* [What this task involves]:
Return exactly those lines of the material below that fall between the line holding "Seated (Max) | - |" and the line holding "Report errors? |", inclusive.

* [Materials provided]:
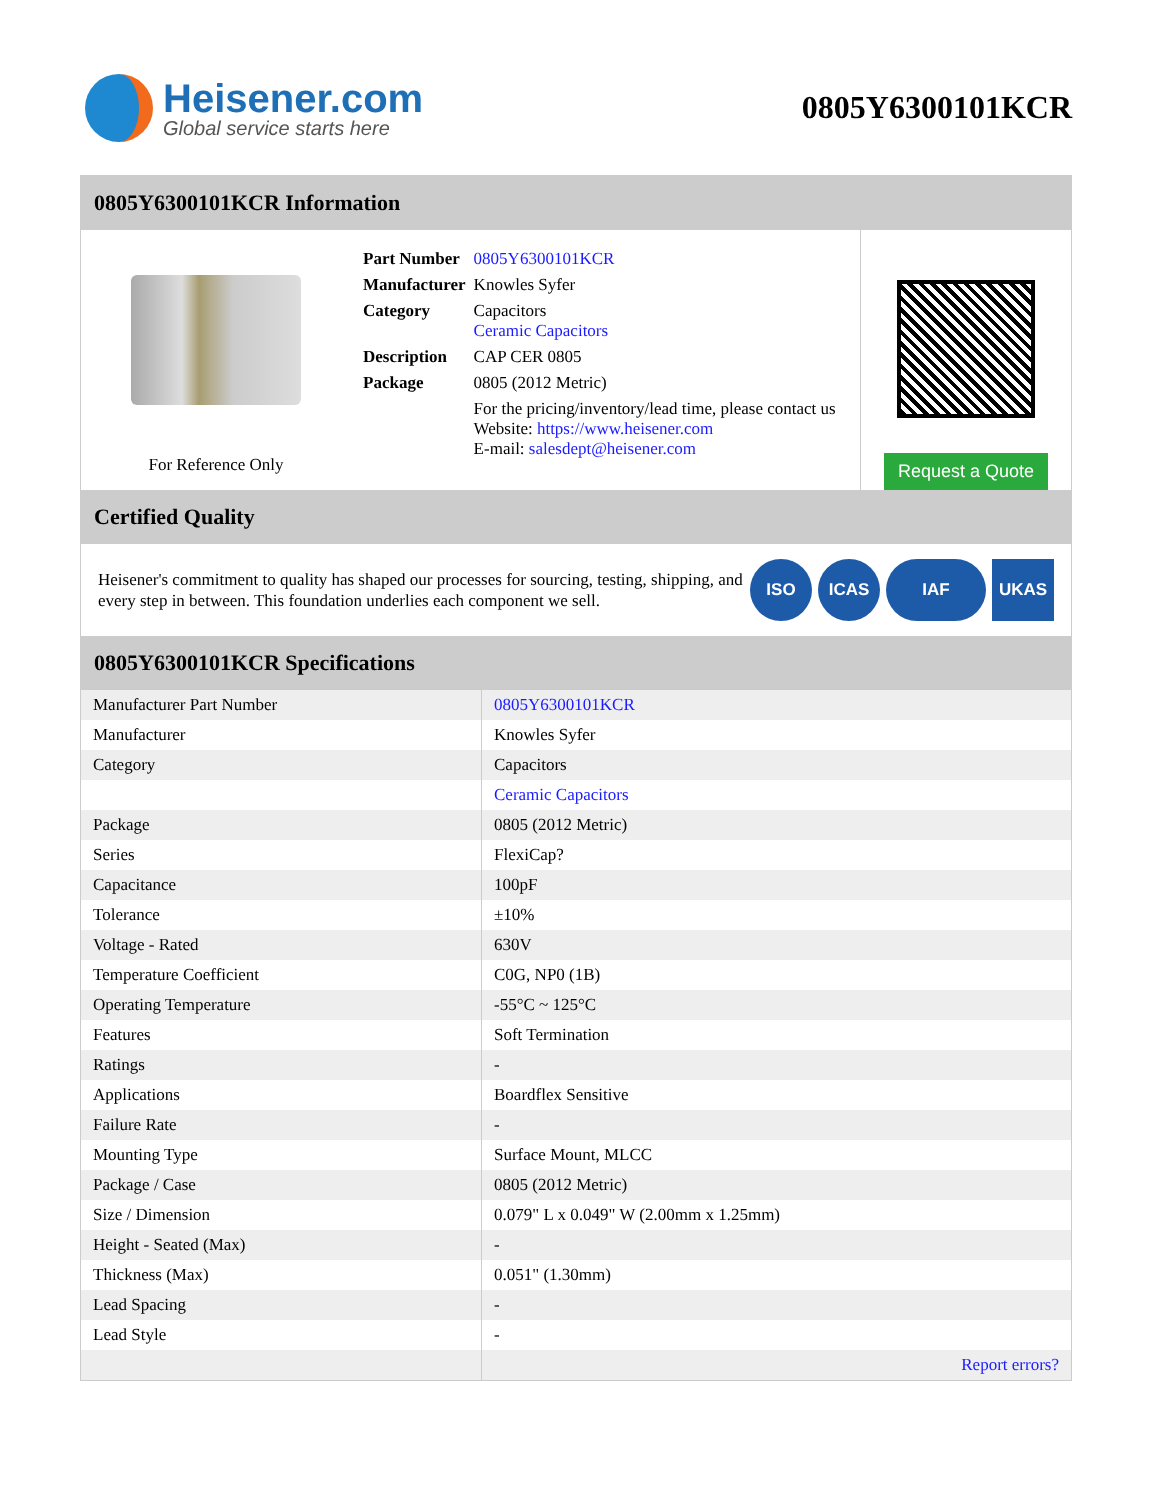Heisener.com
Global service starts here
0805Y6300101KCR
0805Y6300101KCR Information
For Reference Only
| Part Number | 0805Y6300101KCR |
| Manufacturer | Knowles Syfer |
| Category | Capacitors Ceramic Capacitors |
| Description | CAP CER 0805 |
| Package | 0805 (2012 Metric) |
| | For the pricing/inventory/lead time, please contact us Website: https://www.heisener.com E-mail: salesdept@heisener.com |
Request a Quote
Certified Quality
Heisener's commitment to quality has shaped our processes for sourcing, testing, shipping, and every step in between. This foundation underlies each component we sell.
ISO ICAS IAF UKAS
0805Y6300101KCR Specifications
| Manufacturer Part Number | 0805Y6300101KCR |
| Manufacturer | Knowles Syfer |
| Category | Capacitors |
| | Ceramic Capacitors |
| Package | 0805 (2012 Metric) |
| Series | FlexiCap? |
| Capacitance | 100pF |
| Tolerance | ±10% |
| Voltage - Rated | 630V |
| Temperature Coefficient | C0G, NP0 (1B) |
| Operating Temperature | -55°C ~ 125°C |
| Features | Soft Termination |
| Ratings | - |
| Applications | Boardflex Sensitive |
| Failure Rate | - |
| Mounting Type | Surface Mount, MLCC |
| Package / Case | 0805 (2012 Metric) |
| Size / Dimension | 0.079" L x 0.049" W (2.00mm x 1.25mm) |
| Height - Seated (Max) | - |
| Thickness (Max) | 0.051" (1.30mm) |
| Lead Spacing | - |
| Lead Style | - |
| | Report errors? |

==

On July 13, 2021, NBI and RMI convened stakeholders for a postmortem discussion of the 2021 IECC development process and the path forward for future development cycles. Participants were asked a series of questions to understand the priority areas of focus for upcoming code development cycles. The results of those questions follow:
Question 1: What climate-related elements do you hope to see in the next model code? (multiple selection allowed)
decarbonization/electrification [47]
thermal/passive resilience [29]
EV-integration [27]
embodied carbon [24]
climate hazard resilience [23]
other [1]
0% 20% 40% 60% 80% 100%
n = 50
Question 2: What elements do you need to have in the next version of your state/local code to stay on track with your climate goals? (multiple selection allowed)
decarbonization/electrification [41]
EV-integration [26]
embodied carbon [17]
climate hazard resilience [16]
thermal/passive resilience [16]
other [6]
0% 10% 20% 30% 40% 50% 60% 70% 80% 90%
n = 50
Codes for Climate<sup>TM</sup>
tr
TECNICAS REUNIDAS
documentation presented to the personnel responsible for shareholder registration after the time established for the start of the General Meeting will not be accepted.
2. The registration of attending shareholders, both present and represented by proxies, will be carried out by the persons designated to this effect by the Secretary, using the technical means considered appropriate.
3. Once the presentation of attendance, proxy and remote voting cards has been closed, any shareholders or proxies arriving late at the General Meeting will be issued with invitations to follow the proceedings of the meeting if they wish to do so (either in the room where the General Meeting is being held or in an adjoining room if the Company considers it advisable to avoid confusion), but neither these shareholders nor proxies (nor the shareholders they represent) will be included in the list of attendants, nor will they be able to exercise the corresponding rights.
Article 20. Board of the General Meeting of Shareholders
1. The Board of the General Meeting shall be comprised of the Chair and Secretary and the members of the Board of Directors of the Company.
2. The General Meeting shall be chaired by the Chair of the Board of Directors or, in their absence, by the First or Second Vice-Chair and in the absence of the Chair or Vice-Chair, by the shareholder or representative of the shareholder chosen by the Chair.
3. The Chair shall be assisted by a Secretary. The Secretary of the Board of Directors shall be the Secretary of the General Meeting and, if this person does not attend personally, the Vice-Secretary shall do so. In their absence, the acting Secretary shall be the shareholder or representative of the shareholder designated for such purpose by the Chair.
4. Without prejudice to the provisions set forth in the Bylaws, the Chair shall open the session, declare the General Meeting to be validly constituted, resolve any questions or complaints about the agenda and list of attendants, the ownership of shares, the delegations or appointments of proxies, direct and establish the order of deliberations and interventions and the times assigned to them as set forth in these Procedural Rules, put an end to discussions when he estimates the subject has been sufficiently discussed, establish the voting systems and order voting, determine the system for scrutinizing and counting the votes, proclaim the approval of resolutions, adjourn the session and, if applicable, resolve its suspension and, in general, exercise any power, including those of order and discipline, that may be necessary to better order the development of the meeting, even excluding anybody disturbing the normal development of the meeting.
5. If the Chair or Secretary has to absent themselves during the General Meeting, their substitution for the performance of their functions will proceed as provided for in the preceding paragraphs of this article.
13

==

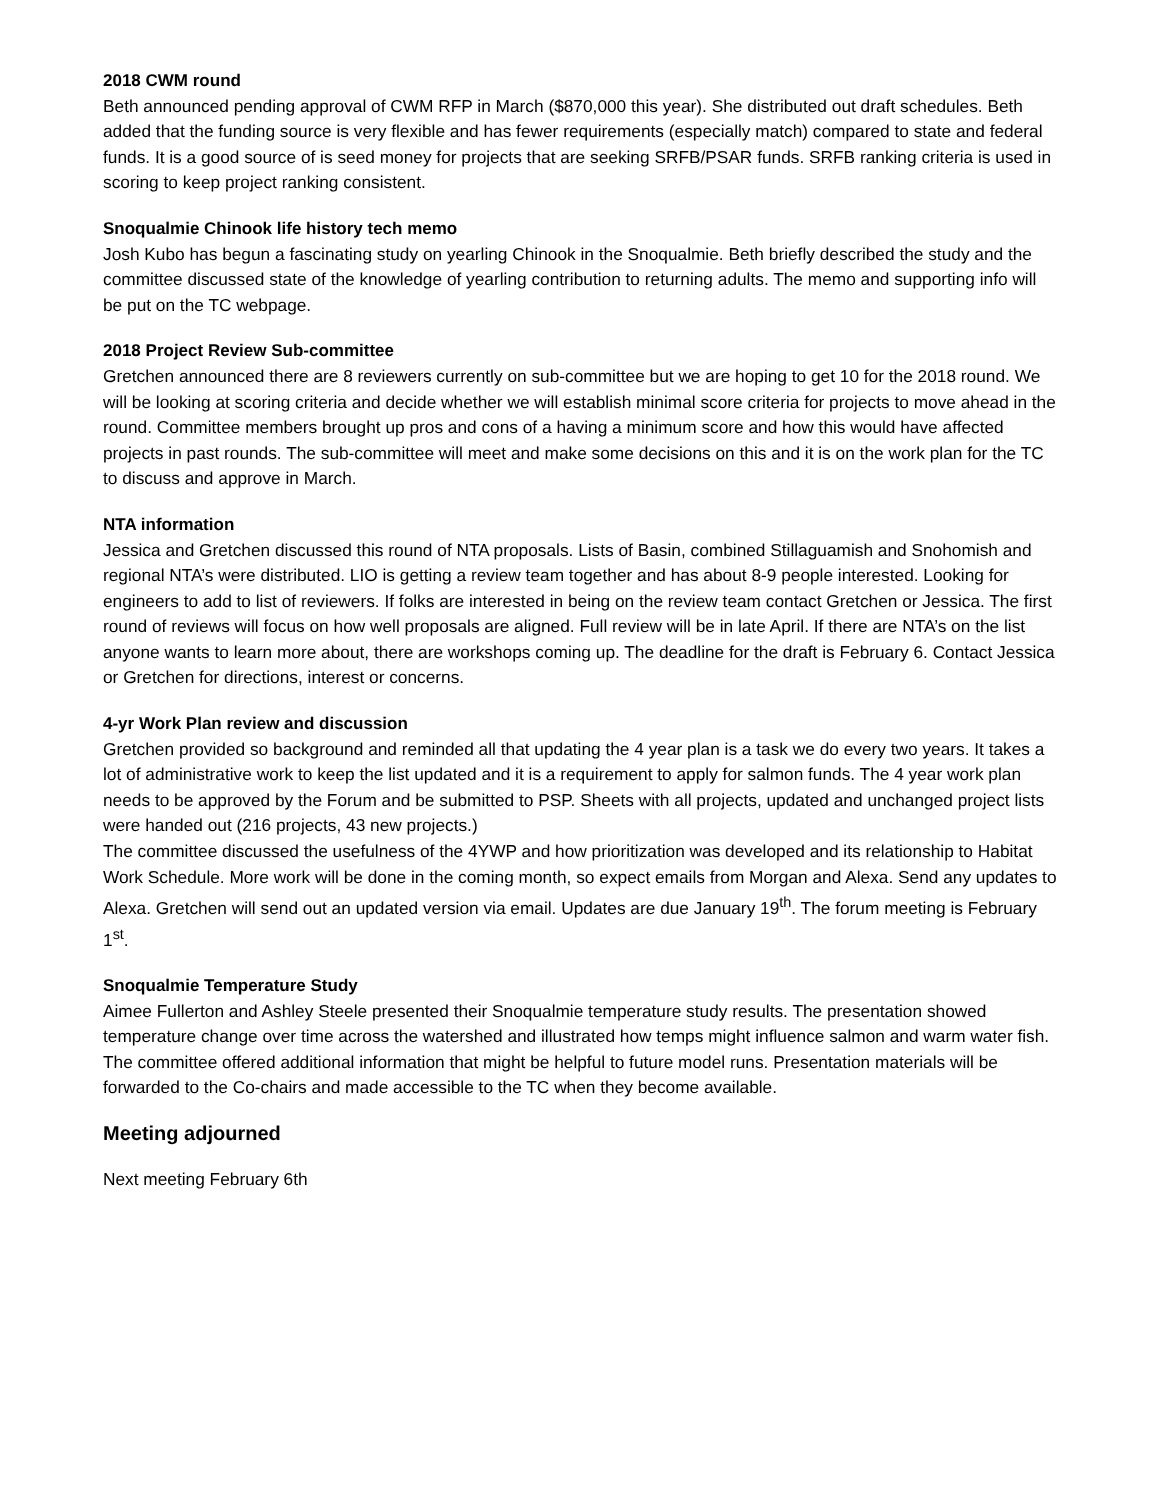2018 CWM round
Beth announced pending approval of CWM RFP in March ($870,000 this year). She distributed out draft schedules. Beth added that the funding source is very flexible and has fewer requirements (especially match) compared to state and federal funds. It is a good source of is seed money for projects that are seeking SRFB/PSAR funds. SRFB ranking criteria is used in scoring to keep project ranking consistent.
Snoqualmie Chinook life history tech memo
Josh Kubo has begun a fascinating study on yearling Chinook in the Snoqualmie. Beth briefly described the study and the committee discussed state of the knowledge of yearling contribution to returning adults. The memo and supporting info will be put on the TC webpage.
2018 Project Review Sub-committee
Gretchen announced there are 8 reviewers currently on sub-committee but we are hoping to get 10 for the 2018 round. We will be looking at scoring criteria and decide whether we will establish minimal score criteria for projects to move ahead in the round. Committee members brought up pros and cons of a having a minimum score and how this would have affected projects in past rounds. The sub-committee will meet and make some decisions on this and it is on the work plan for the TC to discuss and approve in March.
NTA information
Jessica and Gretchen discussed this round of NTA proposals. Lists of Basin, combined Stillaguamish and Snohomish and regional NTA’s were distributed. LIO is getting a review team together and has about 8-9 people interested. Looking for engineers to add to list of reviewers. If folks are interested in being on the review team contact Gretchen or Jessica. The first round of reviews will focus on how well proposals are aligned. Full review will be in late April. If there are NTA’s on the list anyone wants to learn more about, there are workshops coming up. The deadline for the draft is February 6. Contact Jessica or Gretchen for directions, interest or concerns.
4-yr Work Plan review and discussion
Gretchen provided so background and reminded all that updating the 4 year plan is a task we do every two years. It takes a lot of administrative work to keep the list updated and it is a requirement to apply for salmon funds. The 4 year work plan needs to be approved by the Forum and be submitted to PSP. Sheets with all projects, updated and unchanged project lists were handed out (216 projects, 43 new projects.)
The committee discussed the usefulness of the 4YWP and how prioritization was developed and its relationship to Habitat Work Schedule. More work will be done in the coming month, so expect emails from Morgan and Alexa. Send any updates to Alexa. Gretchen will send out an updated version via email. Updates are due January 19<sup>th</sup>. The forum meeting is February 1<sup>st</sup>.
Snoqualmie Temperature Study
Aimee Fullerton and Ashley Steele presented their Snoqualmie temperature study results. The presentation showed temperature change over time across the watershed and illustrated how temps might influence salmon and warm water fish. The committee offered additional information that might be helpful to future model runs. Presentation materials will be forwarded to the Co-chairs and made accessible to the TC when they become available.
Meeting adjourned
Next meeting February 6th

* [Response to the exercise]:
| Height - Seated (Max) | - |
| Thickness (Max) | 0.051" (1.30mm) |
| Lead Spacing | - |
| Lead Style | - |
| | Report errors? |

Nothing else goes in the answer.